Of interest to all schemes is the DWP’s publication of the draft Occupational and Personal Pension Schemes (Automatic Enrolment) (Amendment) Regulations 2015, which will simplify the process for automatic enrolment into workplace pensions. The consultation closes on 9 January 2015 and the DWP expects the regulations to come into force on 6 April 2015.
These proposed “technical changes” and are intended to: introduce an alternative quality requirement for DB schemes; simplify employers’ provision of information requirements; and create certain exceptions to the employer duty to auto-enrol.
The draft amending regulations published by the DWP for consultation will make a series of technical changes to the auto-enrolment regime, with a view to easing the administrative burden on small and micro employers due to reach their staging dates in 2015 and beyond. The main changes are intended to:
- Provide an alternative quality requirement for DB schemes
The Pensions Act 2008 currently provides for an alternative quality test for DB schemes, which is satisfied if the cost of providing benefits for members would require contributions equal to at least a prescribed percentage (which cannot be less than 8 per cent) of “relevant earnings” over a “relevant period”.
The draft regulations set out percentages for required contributions of between 9 per cent and 11 per cent of relevant earnings, depending on the definition of relevant earnings used. The prescribed definitions of relevant earnings follow those currently available for DC schemes. Where the scheme provides dependants’ benefits on death, the percentage of relevant earnings is reduced by 1 per cent in each case. The relevant period will be either that currently used by the scheme (as shown in its actuarial report), or 12 months.

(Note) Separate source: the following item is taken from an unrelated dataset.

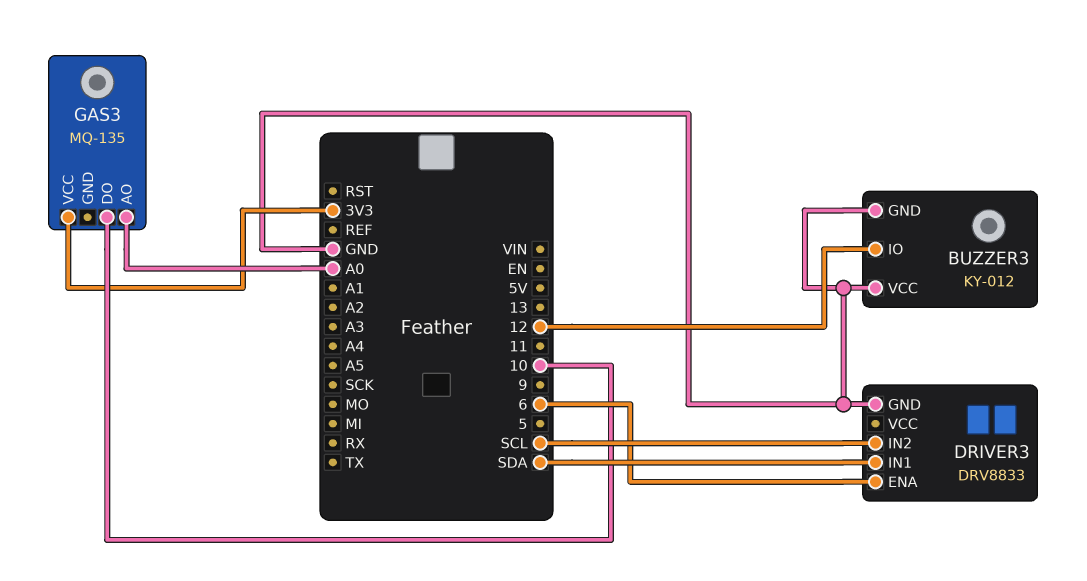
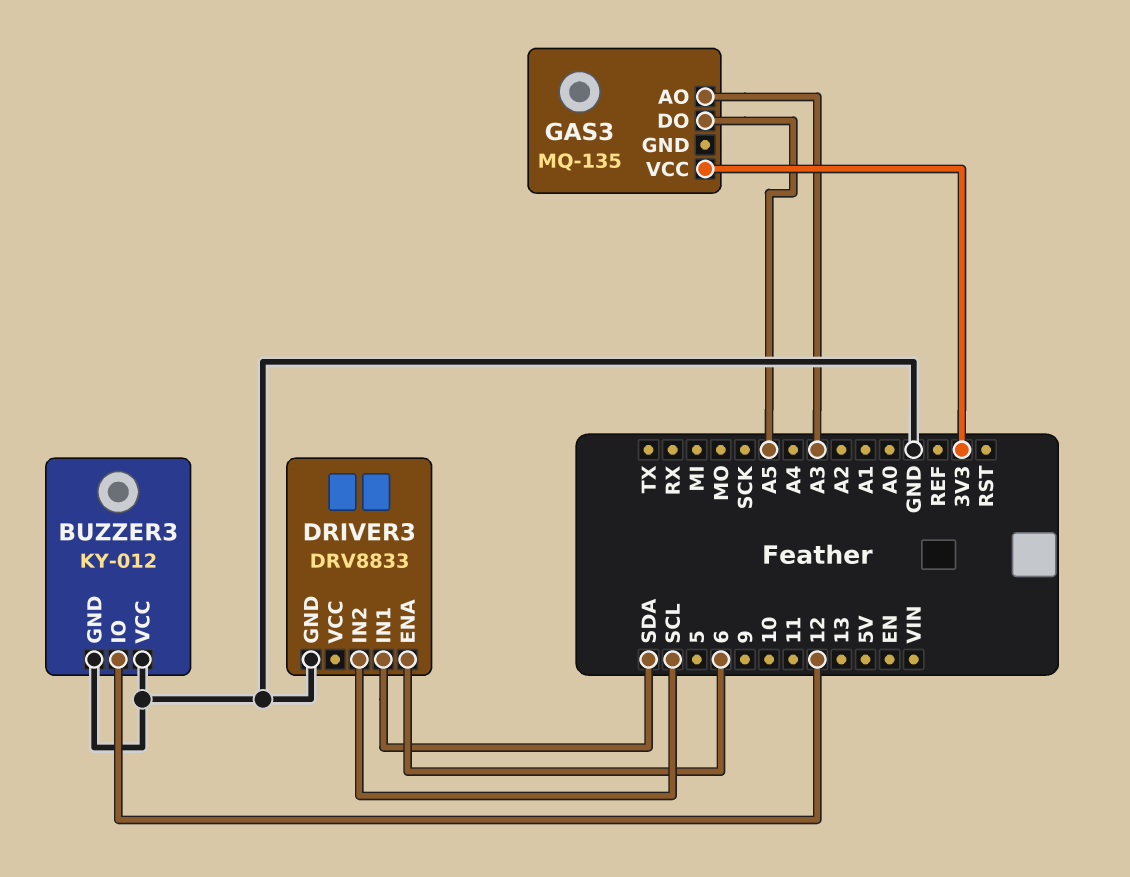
GAS3 pin AO: A0 -> A3
GAS3 pin DO: 10 -> A5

Broadly speaking, future accruals in a particular scheme must require total contributions of at least 10 per cent of DB members' qualifying earnings or 9 per cent if no dependants' pensions are available. The new test will be useful for employers with schemes currently contracted out of the state second pension in view of the abolition of contracting-out in April 2016;
- Reduce the complexity of the provision-of-information requirements
It is proposed that the minimum key information which employers must give to employees will be reduced, for example by:
- simplifying the information that must be given when an employer uses a postponement period;
- the amount of information given to jobholders on auto-enrolment will also be reduced; and
- the requirement to provide certain information to jobholders who are contractually enrolled in their employer's qualifying scheme ahead of their auto-enrolment date will be revoked.
- Exempt individuals in four specific categories from the requirement to be auto-enrolled.
The employer can choose not to auto-enrol the employees who have:
- resigned, been dismissed or who are about to retire;
- opted out after being contractually enrolled in the 12 months before being auto-enrolled;
- received a winding-up lump sum and are re-employed by the same employer in the succeeding 12 months;
- accrued savings above the lifetime allowance and taken out enhanced or fixed protection.
In both the latter two cases, there could be potentially significant HMRC tax penalties if the employee is auto-enrolled.
The reduction of required information will be welcome to smaller employers, as will the exceptions to the duty to auto-enrol. The alternative quality test is intended to assist employers with contracted out schemes when they cease contracting out in April 2016. The intention is that the requirements should not cause extra work, be too complex, and be helpful to employers who have to implement auto-enrolment.